==== Source extract
Ingredients
Method
- Pat dry the cod fillets with paper towels. Lightly season with salt and pepper on both sides.
- Pro Tip: Drying ensures a better sear and prevents watery texture.
- Heat 1 tbsp oil in a large nonstick or cast-iron skillet (about 12-inch) over medium heat. Place cod fillets in the pan and cook for 3-4 minutes per side, until the flesh turns opaque and flakes easily with a fork. Remove fish and set aside on a plate.
- Make the glaze in the same pan: Add soy sauce, honey, vinegar, ginger, garlic, and sesame oil. Bring to a gentle simmer over medium-low heat for 2-3 minutes, stirring occasionally.
- If you prefer a thicker glaze, whisk in the cornstarch slurry and cook for another 1-2 minutes until glossy.
- Return the cod to the pan, spooning glaze over the fillets. Cook for 1-2 minutes more to coat evenly.
- Plate and garnish. Transfer fish to serving plates, drizzle with extra glaze, and top with sliced green onions and sesame seeds. Serve hot with rice and vegetables.
- Serving Suggestion: A side of sautéed bok choy or roasted broccoli pairs beautifully.
- Make-Ahead Tip: Cook the glaze ahead of time and refrigerate for up to 3 days. Warm before serving with freshly seared cod.
========
==== Dataset
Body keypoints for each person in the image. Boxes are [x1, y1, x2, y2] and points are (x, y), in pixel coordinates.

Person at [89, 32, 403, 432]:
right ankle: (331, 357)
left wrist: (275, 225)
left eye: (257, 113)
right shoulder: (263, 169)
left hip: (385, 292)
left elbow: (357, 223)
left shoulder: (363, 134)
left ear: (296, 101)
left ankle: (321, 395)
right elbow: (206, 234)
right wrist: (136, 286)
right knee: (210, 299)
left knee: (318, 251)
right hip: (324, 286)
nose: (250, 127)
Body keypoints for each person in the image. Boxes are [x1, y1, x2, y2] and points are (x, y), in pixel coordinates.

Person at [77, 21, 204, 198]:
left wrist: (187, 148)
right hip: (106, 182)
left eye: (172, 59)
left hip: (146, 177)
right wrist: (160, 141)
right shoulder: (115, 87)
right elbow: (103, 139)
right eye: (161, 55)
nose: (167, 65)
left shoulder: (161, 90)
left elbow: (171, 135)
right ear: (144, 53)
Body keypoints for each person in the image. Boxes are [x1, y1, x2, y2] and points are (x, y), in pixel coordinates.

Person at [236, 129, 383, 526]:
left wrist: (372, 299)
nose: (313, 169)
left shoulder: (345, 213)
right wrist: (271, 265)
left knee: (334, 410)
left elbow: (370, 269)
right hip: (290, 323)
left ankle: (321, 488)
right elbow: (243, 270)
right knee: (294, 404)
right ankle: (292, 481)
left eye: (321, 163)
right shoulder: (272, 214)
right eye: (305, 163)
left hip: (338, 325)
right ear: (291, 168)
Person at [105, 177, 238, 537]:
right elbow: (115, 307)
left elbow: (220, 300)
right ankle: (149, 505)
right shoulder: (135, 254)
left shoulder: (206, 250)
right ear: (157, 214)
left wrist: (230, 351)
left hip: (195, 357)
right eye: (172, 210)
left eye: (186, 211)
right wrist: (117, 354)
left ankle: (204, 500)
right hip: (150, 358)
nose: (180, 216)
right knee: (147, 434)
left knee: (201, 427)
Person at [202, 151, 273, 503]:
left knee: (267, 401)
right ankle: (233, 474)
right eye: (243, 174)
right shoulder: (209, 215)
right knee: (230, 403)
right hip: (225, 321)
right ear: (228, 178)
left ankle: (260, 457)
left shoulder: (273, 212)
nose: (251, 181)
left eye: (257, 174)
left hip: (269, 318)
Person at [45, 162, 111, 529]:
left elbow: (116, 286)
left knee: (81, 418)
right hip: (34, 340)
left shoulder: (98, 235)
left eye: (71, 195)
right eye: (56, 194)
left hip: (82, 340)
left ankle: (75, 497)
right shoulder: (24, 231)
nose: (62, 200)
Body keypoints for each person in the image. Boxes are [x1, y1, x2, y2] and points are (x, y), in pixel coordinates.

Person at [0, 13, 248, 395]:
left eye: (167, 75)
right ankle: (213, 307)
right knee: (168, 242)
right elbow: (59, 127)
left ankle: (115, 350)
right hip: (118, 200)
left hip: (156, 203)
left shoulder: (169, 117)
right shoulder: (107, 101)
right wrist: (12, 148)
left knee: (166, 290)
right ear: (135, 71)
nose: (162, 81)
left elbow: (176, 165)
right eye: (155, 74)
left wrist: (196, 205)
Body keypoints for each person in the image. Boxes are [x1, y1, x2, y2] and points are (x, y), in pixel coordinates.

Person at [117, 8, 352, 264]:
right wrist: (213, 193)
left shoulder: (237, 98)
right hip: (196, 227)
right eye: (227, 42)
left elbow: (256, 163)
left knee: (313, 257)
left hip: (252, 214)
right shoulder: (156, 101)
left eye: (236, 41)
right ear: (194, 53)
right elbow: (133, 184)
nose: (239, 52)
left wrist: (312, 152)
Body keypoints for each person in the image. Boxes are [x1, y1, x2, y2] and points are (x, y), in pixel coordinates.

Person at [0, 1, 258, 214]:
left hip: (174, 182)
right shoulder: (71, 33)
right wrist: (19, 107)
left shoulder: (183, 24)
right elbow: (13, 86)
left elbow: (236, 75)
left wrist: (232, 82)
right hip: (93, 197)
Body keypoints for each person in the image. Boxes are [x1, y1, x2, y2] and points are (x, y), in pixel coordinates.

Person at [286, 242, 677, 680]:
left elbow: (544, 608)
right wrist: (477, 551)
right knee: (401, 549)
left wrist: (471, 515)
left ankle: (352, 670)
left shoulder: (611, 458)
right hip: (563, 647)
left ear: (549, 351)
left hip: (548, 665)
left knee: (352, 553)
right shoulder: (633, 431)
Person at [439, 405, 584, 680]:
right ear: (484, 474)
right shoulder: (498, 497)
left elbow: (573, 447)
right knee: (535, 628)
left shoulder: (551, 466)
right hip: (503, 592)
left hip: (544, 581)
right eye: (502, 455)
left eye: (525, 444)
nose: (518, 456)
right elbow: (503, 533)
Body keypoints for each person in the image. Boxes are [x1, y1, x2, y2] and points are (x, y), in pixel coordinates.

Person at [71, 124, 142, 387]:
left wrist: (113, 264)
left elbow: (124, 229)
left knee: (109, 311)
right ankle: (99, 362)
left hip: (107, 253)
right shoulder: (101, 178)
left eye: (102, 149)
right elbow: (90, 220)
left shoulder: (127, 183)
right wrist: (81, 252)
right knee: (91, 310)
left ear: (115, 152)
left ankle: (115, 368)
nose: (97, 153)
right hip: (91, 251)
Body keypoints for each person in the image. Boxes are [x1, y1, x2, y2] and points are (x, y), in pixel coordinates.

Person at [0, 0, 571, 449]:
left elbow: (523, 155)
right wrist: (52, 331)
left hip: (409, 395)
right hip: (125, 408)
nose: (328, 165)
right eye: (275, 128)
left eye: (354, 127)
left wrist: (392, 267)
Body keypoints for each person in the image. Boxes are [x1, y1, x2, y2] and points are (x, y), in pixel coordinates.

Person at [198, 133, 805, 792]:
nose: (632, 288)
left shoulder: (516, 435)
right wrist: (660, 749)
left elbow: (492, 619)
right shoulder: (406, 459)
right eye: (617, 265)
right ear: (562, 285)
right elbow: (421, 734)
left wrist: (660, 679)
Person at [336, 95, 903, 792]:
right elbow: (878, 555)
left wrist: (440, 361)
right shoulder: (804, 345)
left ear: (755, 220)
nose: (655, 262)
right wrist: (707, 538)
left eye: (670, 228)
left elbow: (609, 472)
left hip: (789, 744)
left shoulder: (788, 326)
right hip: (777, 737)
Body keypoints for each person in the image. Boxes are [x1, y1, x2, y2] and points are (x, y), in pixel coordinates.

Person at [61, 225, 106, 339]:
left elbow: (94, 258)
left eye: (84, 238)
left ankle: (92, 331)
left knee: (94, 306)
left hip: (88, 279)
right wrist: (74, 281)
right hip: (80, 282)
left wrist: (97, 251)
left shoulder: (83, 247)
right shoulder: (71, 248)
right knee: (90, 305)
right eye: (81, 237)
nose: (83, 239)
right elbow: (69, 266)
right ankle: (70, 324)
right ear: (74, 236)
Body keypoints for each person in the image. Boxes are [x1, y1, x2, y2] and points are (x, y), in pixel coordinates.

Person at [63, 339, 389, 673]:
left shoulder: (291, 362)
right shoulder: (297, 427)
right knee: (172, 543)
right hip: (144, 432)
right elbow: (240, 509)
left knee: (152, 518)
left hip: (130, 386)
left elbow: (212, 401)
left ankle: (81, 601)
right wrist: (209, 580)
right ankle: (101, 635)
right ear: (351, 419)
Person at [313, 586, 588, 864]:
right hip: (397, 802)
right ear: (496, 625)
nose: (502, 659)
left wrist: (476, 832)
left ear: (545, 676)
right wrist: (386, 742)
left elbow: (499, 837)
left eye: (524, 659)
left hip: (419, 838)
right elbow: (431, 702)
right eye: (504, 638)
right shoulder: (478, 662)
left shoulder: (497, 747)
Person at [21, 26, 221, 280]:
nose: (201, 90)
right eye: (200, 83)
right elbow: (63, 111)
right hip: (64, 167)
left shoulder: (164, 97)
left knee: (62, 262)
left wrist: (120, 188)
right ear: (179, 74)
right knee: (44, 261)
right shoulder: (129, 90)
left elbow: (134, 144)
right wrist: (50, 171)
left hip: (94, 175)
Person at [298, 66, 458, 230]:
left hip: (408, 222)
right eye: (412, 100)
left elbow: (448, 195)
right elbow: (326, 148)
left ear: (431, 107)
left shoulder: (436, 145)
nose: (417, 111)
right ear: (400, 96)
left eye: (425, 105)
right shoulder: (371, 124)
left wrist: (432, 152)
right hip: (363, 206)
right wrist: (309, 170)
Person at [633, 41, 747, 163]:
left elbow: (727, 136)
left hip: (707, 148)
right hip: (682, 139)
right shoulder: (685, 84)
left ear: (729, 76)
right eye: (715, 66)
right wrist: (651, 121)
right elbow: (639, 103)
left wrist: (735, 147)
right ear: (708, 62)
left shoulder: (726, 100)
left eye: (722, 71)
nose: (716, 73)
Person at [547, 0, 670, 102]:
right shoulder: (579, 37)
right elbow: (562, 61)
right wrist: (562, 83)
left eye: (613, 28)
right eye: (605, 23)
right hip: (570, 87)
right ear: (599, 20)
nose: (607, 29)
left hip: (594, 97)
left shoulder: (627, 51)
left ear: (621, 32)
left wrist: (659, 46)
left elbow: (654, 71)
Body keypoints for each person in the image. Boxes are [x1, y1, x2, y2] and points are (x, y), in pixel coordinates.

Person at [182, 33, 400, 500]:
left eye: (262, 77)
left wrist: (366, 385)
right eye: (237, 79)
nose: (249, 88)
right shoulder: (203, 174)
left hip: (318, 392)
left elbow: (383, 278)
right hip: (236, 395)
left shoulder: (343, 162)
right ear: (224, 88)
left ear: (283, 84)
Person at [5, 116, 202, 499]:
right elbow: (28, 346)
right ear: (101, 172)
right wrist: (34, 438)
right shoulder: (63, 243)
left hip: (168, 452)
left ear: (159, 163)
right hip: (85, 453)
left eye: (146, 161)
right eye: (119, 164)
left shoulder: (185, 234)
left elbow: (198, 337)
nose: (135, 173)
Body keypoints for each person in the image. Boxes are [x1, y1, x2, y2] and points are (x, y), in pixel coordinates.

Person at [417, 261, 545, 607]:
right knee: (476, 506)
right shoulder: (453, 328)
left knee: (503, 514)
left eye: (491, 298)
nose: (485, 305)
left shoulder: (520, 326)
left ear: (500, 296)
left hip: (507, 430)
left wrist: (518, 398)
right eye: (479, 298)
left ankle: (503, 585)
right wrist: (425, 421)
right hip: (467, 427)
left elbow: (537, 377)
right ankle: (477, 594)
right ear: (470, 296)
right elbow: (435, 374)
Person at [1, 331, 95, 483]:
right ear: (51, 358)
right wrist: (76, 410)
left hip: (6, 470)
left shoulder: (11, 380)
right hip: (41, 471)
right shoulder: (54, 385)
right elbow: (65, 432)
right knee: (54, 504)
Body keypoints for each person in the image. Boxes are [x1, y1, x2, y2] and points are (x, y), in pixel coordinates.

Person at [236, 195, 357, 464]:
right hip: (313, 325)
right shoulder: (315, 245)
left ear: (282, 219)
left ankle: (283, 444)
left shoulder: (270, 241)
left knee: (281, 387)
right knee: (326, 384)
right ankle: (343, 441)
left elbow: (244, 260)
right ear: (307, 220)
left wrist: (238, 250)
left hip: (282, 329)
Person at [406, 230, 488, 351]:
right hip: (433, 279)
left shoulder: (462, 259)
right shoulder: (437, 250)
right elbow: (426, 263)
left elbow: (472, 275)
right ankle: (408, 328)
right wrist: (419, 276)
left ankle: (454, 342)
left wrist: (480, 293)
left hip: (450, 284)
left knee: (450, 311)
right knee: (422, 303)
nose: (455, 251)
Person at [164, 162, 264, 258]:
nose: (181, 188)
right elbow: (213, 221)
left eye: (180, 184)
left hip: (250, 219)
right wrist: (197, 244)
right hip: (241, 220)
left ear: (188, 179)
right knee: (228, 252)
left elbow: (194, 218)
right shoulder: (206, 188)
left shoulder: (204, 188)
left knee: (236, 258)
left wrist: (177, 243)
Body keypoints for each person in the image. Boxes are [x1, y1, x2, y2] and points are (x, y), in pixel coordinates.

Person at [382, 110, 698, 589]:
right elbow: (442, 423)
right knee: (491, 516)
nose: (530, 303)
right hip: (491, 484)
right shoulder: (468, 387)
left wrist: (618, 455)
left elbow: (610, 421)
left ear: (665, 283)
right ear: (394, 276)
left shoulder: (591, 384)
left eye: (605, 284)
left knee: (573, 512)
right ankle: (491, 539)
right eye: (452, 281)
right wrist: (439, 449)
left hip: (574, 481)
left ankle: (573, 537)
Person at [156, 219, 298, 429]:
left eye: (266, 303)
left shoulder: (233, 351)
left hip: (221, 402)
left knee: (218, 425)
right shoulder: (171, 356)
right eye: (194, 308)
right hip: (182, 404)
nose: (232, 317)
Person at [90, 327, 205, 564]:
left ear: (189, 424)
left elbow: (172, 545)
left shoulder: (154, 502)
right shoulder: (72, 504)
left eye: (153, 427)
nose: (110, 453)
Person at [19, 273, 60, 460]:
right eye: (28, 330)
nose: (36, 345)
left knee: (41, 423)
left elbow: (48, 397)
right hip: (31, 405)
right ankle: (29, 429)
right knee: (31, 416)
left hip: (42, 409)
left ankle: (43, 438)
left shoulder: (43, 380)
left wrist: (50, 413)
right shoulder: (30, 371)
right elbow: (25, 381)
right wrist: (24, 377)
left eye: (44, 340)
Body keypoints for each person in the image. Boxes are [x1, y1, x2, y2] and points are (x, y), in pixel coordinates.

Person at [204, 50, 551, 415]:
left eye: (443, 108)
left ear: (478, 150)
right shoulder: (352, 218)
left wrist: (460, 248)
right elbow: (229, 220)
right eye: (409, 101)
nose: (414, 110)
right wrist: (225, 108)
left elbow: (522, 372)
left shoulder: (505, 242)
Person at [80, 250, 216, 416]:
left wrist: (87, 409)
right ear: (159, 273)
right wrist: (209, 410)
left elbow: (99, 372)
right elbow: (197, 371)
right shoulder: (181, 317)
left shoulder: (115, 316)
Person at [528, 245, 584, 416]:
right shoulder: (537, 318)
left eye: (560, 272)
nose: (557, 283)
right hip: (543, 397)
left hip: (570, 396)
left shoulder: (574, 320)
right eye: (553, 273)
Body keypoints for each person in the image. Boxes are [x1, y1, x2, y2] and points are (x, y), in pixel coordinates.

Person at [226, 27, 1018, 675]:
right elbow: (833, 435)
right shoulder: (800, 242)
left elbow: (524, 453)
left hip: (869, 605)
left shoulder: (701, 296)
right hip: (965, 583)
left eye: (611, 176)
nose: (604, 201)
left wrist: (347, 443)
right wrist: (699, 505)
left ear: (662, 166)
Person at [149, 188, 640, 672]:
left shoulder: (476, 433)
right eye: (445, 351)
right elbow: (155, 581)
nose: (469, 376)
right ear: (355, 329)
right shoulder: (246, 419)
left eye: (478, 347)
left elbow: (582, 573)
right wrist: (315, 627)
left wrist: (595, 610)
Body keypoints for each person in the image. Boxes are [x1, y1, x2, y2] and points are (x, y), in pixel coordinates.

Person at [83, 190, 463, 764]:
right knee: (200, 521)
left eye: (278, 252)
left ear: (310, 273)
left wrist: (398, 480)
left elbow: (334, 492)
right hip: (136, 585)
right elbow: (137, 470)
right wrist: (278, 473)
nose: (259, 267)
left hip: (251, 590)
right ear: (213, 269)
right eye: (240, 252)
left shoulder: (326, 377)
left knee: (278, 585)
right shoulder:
========
[Questions]
1. Print the cod recipe word for word from "- Return the" to "rice and vegetables.".
2. According to the cod recipe, for how long can the glaze be kept in the refrigerator when it is cooked ahead of time?
3. Go on with the cod recipe, starting after its last sentence.

[Exercise results]
1.
- Return the cod to the pan, spooning glaze over the fillets. Cook for 1-2 minutes more to coat evenly.
- Plate and garnish. Transfer fish to serving plates, drizzle with extra glaze, and top with sliced green onions and sesame seeds. Serve hot with rice and vegetables.

2. Up to 3 days.

3.
Notes
Variations
- Spice it up with chili flakes or sriracha in the glaze.
- Swap cod for salmon, halibut, or tilapia.
- Make it vegetarian by using tofu or eggplant slices instead of fish.
Substitutions
- Soy sauce → tamari or coconut aminos (for gluten-free).
- Honey → maple syrup or agave nectar.
- Olive oil → sesame oil or grapeseed oil.
Make-Ahead & Storage
- Store cooked cod in the fridge for up to 2 days.
- Glaze can be frozen separately for up to 1 month.
- Reheat gently on the stovetop; avoid microwaving to prevent drying.
Troubleshooting & Common Mistakes
- Fish sticking? Use a nonstick or well-seasoned skillet.
- Overcooked fish? Watch closely; cod cooks quickly in under 10 minutes.
- Glaze too salty? Balance with an extra teaspoon of honey or splash of water.
Tools & Equipment
- 12-inch nonstick skillet or cast-iron pan
- Silicone spatula for glaze stirring
- Sharp knife and microplane for ginger
Serving Ideas
- Serve with jasmine rice and steamed bok choy for a classic pairing.
- Add a side of cucumber salad for crunch.
- Drizzle with extra sesame oil for a richer finish.
Nutritional Information (Per Serving, approx.)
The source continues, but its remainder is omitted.